In such cases we may want to introduce weights \(w_k\) (some positive numbers) and minimize the sum

\begin{equation} \sum_k ((Az)_k-b_k)^2 w_k^2\label{eq-penalty-lsq-weights}\tag{28.3.2} \end{equation}

instead of (28.3.1). Larger weights mean that we penalize the residuals (the differences between the model and the data) more. To solve this weighted least squares problem in Matlab, we need to multiply the first equation in \(Az=b\) by \(w_1\text{,}\) the second by \(w_2\text{,}\) and so on.

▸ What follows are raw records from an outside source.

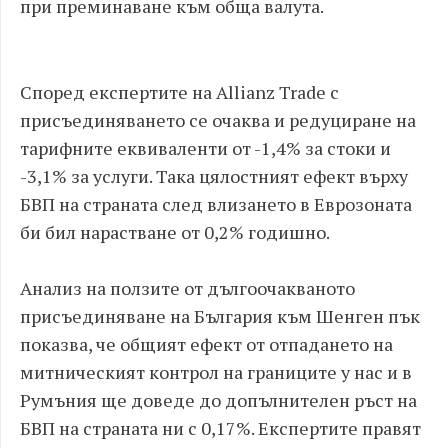
при преминаване към обща валута.
Според експертите на Allianz Trade с
присъединяването се очаква и редуциране на
тарифните еквиваленти от -1,4% за стоки и
-3,1% за услуги. Така цялостният ефект върху
БВП на страната след влизането в Еврозоната
би бил нарастване от 0,2% годишно.
Анализ на ползите от дългоочакваното
присъединяване на България към Шенген пък
показва, че общият ефект от отпадането на
митническият контрол на границите у нас и в
Румъния ще доведе до допълнителен ръст на
БВП на страната ни с 0,17%. Експертите правят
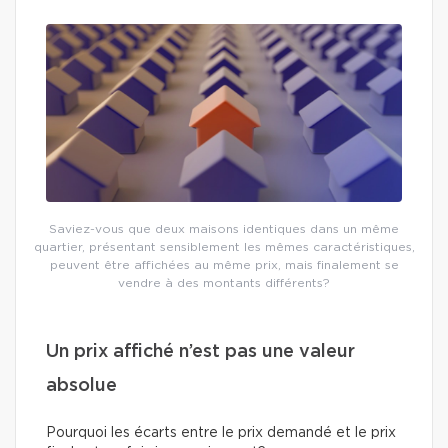
Saviez-vous que deux maisons identiques dans un même
quartier, présentant sensiblement les mêmes caractéristiques,
peuvent être affichées au même prix, mais finalement se
vendre à des montants différents?
Un prix affiché n’est pas une valeur
absolue
Pourquoi les écarts entre le prix demandé et le prix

To do this, arrange the weights into a column vector w and let

z = (A.*w)\(b.*w);

The array operations .* take care of multiplying each equation by its weight.

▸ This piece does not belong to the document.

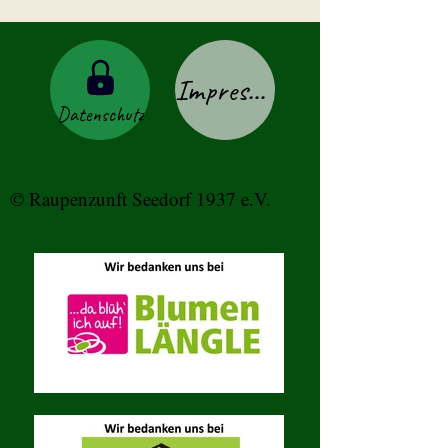
Impressum
Datenschutz
© Raupenzunft Seedorf 1937 e.V.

Weights can be used to mitigate the distortion caused by data transformation of the form \(\hat y = T(y)\text{.}\) Indeed, the application of \(T\) magnifies the errors around \(y=y_k\) by the factor of \(|T'(y_k)|\text{.}\) If this is undesirable, we should use the weights \(w_k = 1/|T'(y_k)|\) to compensate.

In Example 28.2.1 we used the logit transformation \(T(y) = \log(y/(1-y)) = \log(y) - \log(1-y)\text{.}\) Its derivative is

\begin{equation*} T'(y) = \frac{1}{y} + \frac{1}{1-y} = \frac{1}{y(1-y)}\text{.} \end{equation*}

This is a positive quantity, so we do not need absolute value; the weights are simply \(w_k = y_k(1-y_k)\text{.}\)

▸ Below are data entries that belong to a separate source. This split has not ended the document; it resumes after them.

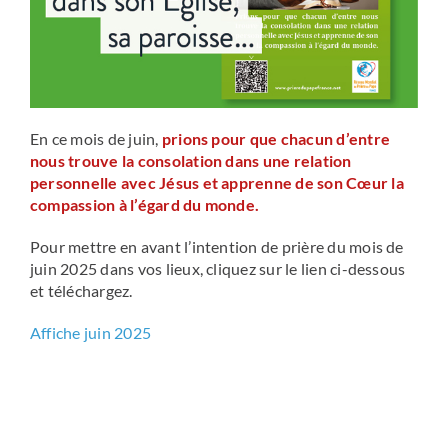
En ce mois de juin,
prions pour que chacun d’entre
nous trouve la consolation dans une relation
personnelle avec Jésus et apprenne de son Cœur la
compassion à l’égard du monde.
Pour mettre en avant l’intention de prière du mois de
juin 2025 dans vos lieux, cliquez sur le lien ci-dessous
et téléchargez.
Affiche juin 2025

Improve the solution of Example 28.2.1 by using weights to compensate for data transformation. Compare the results to the previous ones.

Solution

We continue the code from Example 28.2.1 by adding the following lines.

w = y.*(1-y);            % weights 
beta = (X.*w)\(yt.*w);   % weighted least squares solution
f = @(x) 1 ./ (1 + exp(-(x.^(0:1))*beta));
figure();
plot(t, f(t), 'b', x, y, 'r*')
title('Weighted Least Squares')

The first two lines compute new parameters \(\beta_1, \beta_2\) for logistic function \(1/(1+\exp(-\beta_1 - \beta_2 x))\text{,}\) using weights. The rest proceeds as before. The plot is shown on a new figure.

Note that we do not always want to compensate for data transformation by using weights \(w_k = 1/|T'(y_k)|\text{.}\) Linear regression works best if the standard deviation of different values \(y_k\) (assumed to include random errors) is about the same. When the values grow exponentially and are measured with the same relative accuracy, the standard deviation will grow with the values. In this case, the logarithmic transformation \(T(y)=\log y\) may help with non-linearity of the model and with the uniformity of standard deviations.